But this boom town lives off trade with the Germans just across the Oder so the locals need to stay informed when the colour of German money changes. The hairdressers, supermarket staff and even the undertakers who collect DM10m (£3m) on a typical day are soon going to be in trouble, however. They only know the euro from the posters.

"I have seen only specimens, not the real money," says Marek Komorowski, the director of the local Fortis Bank. "People think here that the euro is only virtual money," he adds. "But in January it becomes physical."

The story is the same all over town. Business is prepared for the euro, shopkeepers know the exchange rate to the last decimal, but they will be embarrassed when the first German walks in with crisp new notes. At the Radisson hotel, in the new high-rise commercial centre, the staff started converting the accounts last month. They will happily make out the bill in euros but will be praying that the customers will not want to pay with the damned things.

Wioletta Szczepanska, the hotel's director of sales, says: "We have not received the money. When we will get it, I don't know."

People in the eurozone have seen euros but no special provisions have been made in the borderlands of east-central Europe where deutschmarks, schillings and lira sustain the local economy.

The people of Szczecin will no doubt become used to the new money quickly. A more difficult question is what to do with their redundant wads of cash. Unlike the citizens of euroland, no central bank is offering them a free swap.

The savvy Poles, driven to currency speculation more than 20 years ago by the collapse of the communist economy, have found a solution that is unlikely to please the European Central Bank. Money changers in this Pomeranian city, known as Stettin in the days of the German Reich, are buying US dollars with their deutschmarks. Amid the uncertainty, the smart money is steering well clear of the euro.

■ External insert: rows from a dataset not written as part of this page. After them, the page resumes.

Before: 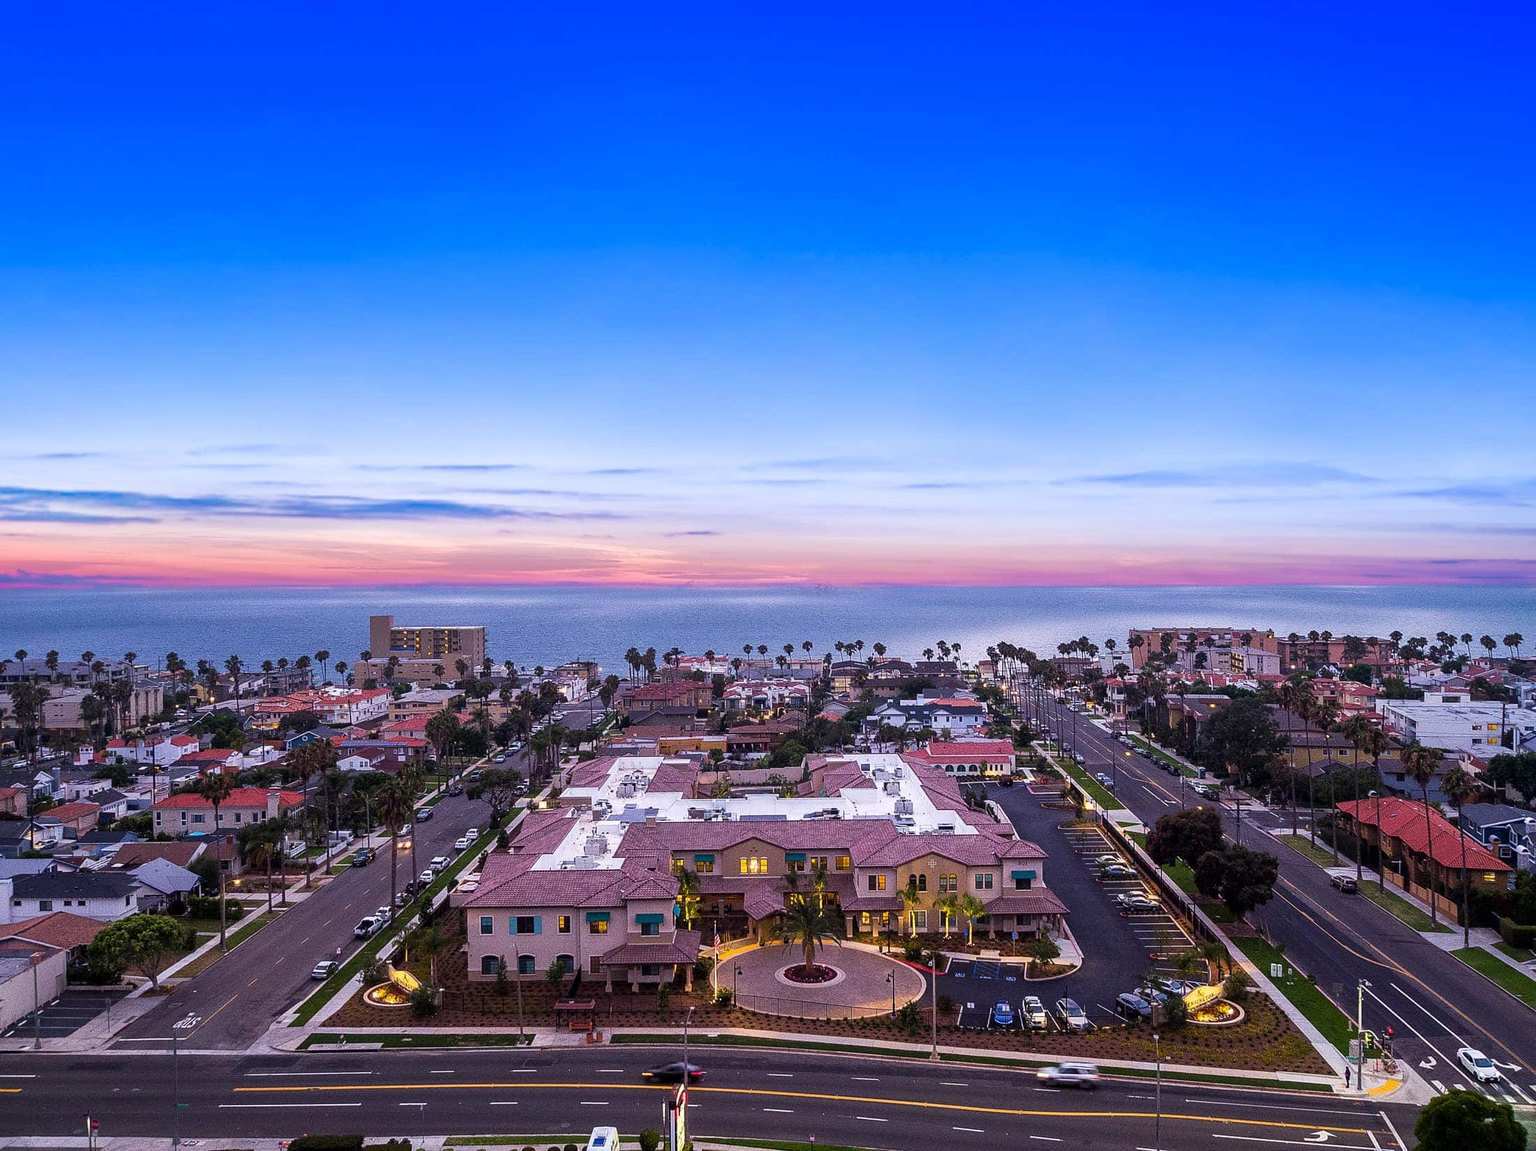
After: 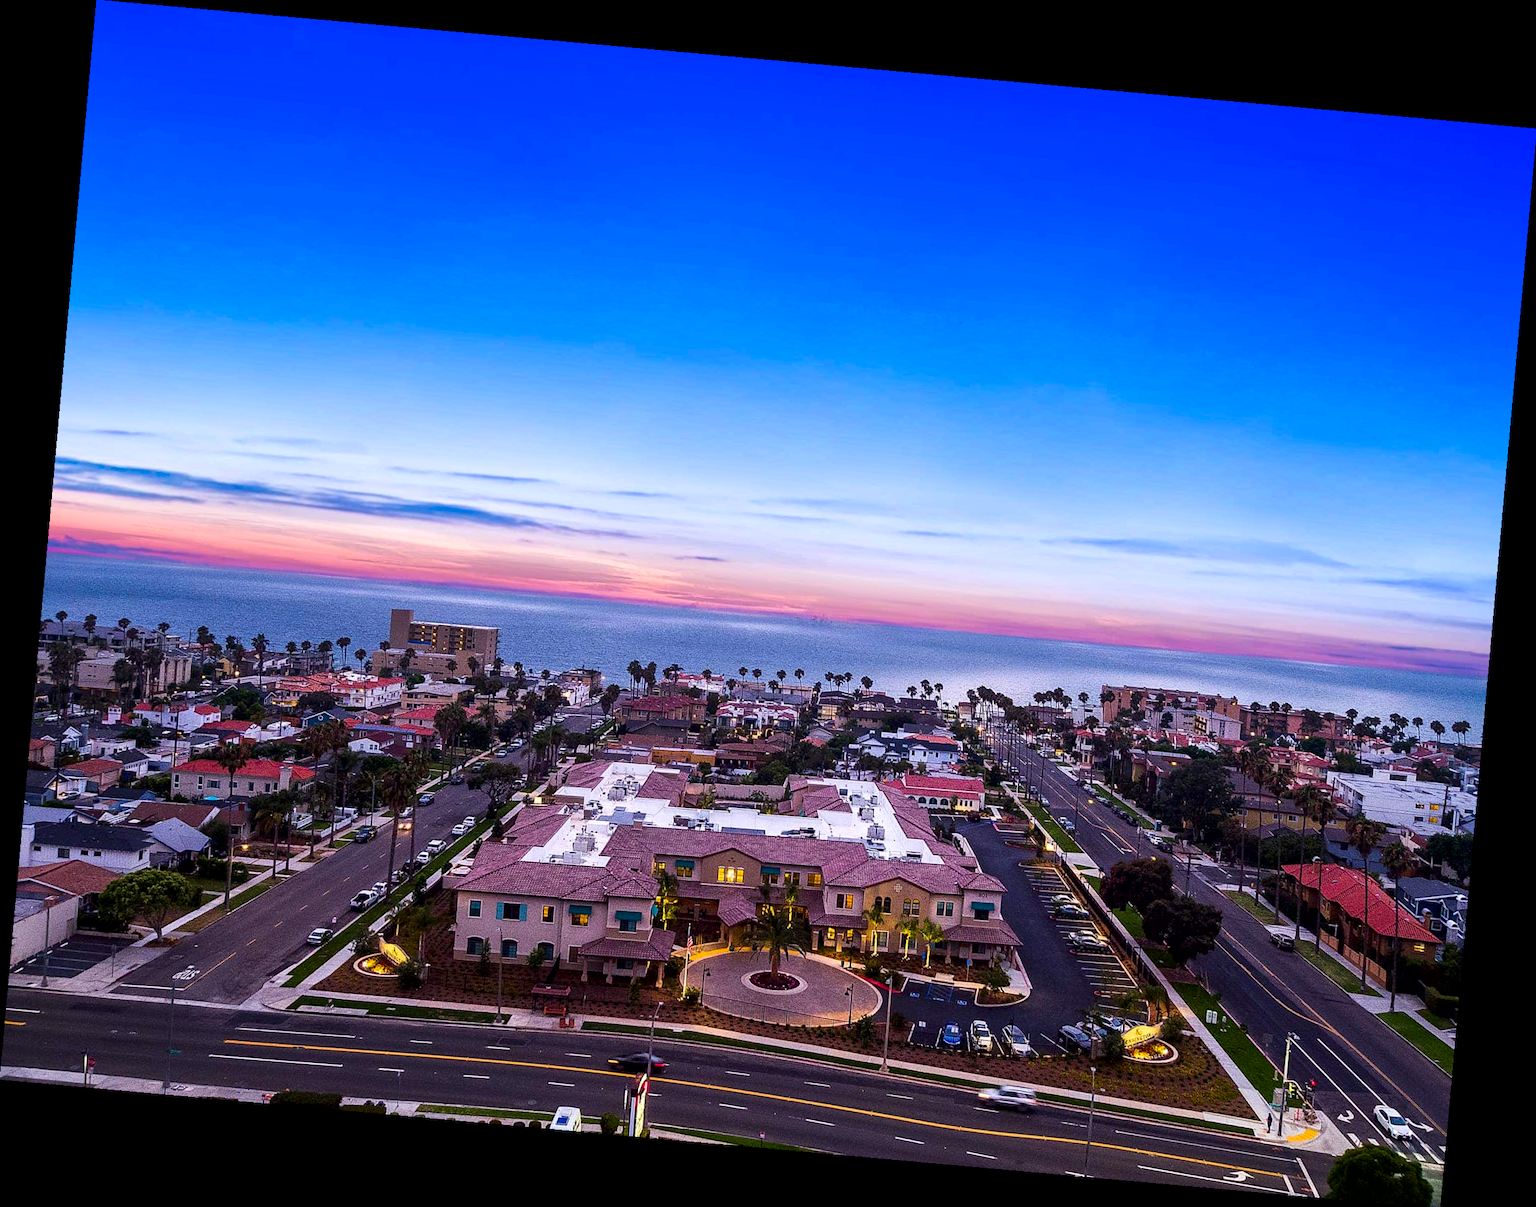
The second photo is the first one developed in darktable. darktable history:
contrast brightness saturation: contrast 0.13, brightness -0.05, saturation 0.16
local contrast: mode bilateral grid, contrast 20, coarseness 50, detail 120%, midtone range 0.2
rotate and perspective: rotation 5.12°, automatic cropping off
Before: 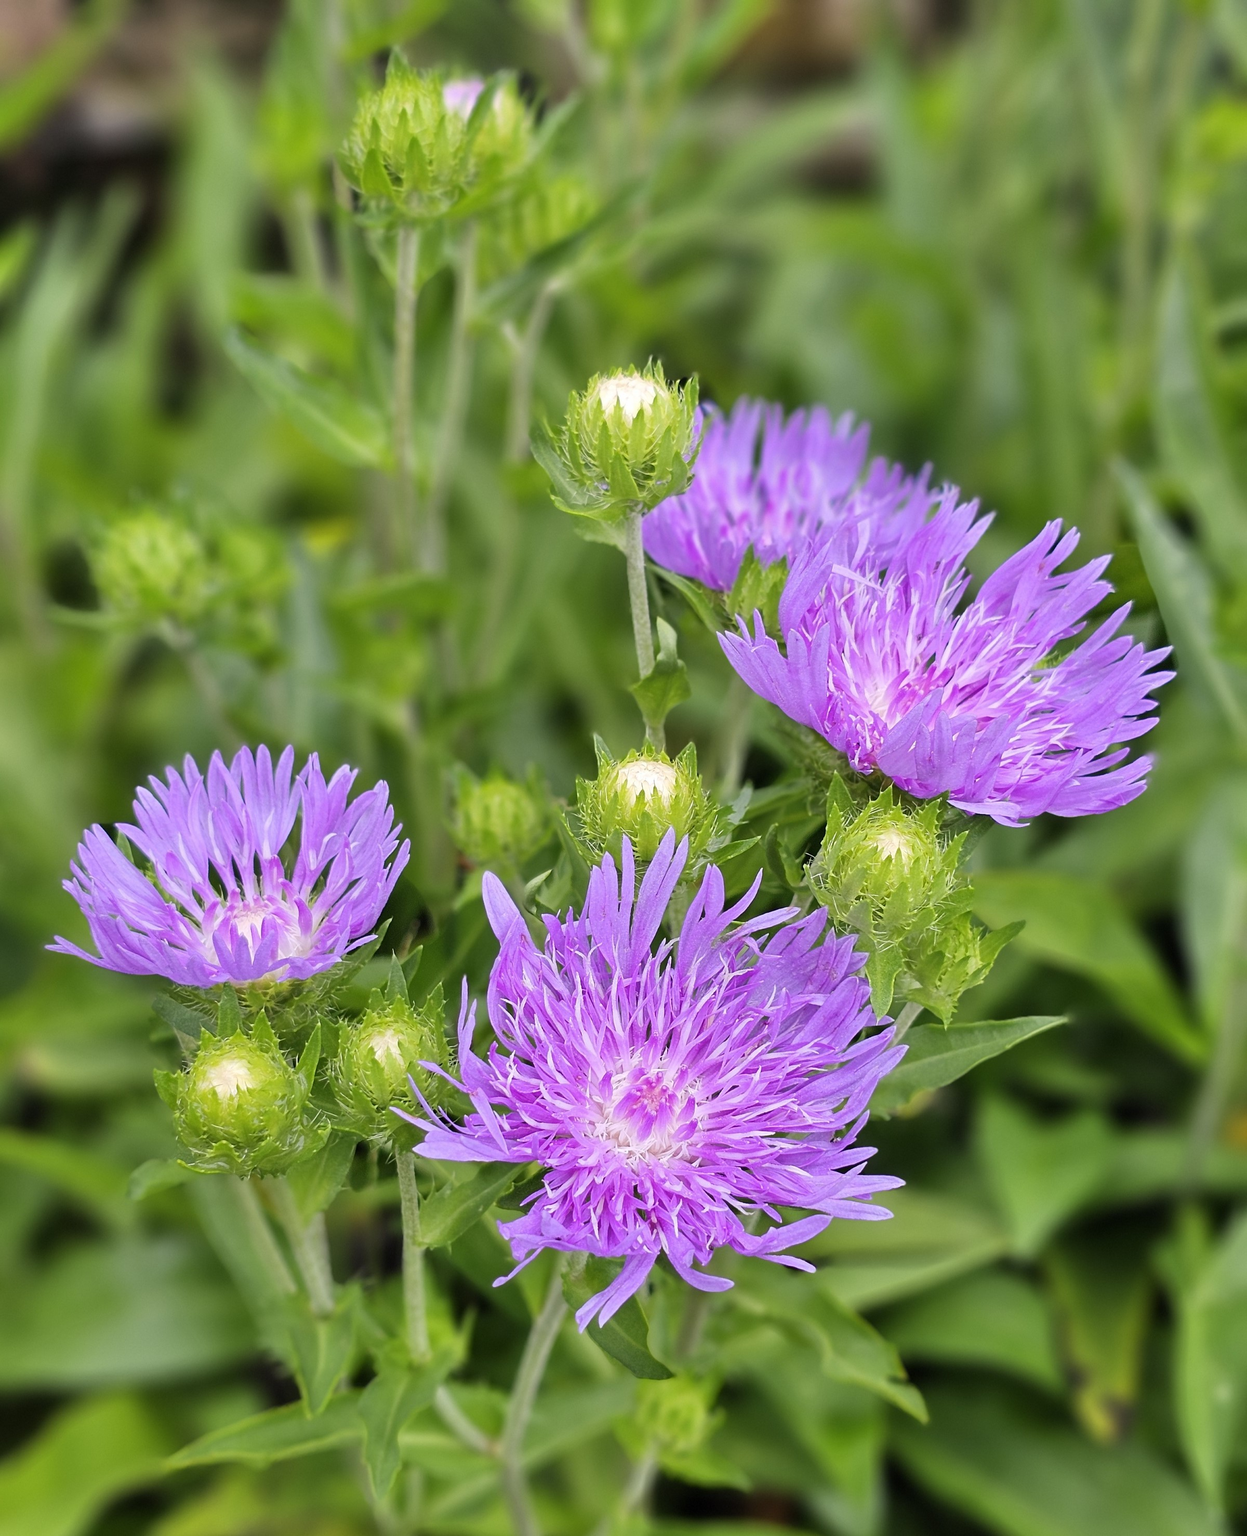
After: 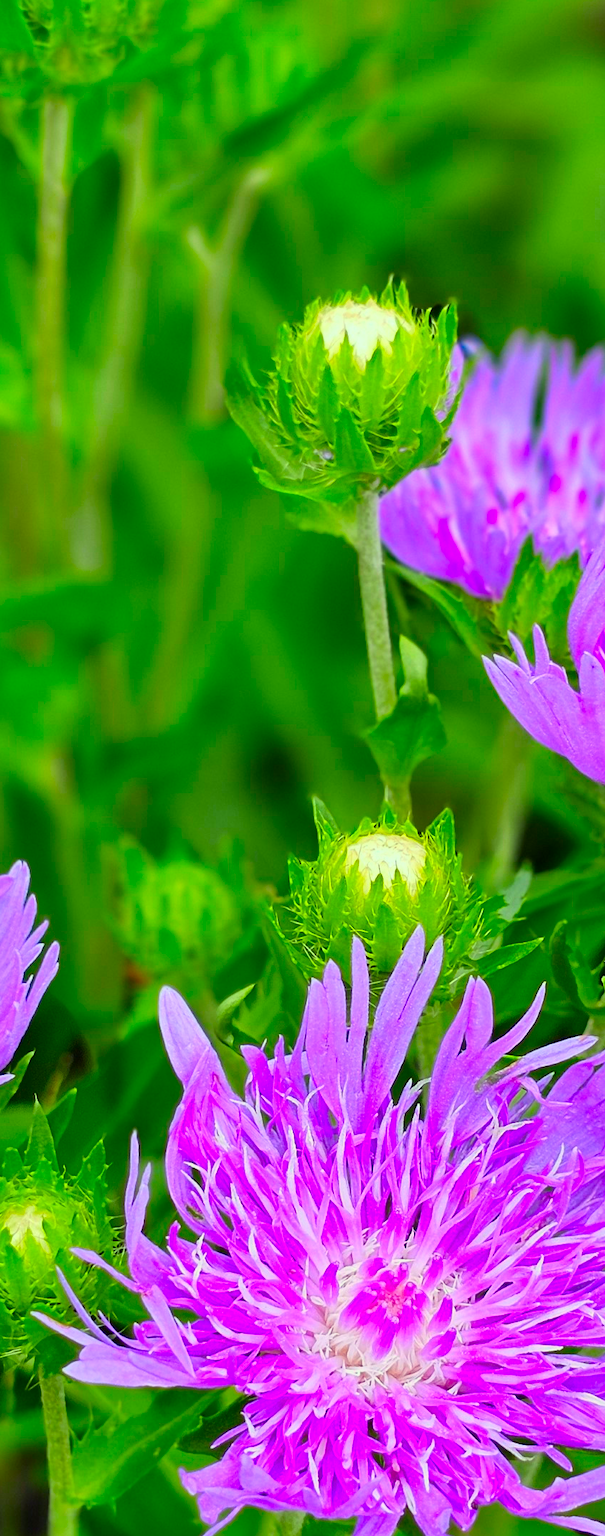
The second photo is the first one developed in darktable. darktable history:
crop and rotate: left 29.476%, top 10.214%, right 35.32%, bottom 17.333%
color correction: highlights a* -10.77, highlights b* 9.8, saturation 1.72
shadows and highlights: low approximation 0.01, soften with gaussian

The dumping of the once mighty mark is causing head-aches for bankers. An uncertain proportion of the foreign currency in Poland stems from the "grey economy", untaxed and not entirely legitimate. Then there is an estimated DM50bn held by Russian and other criminals that is difficult to exchange in the banks of Western Europe. Mr Komorowski says: "We have people coming in trying to sell DM200-500 without documents."

Despite the problems, most Poles are enthusiastic about the next European adventure. "It's a chance for us," says Stanislaw Flejterski, an economics professor at Szczecin University. "You will be able to compare prices across the board, and that will benefit us." Wages and the cost of services are about a sixth of those in Germany, he points out.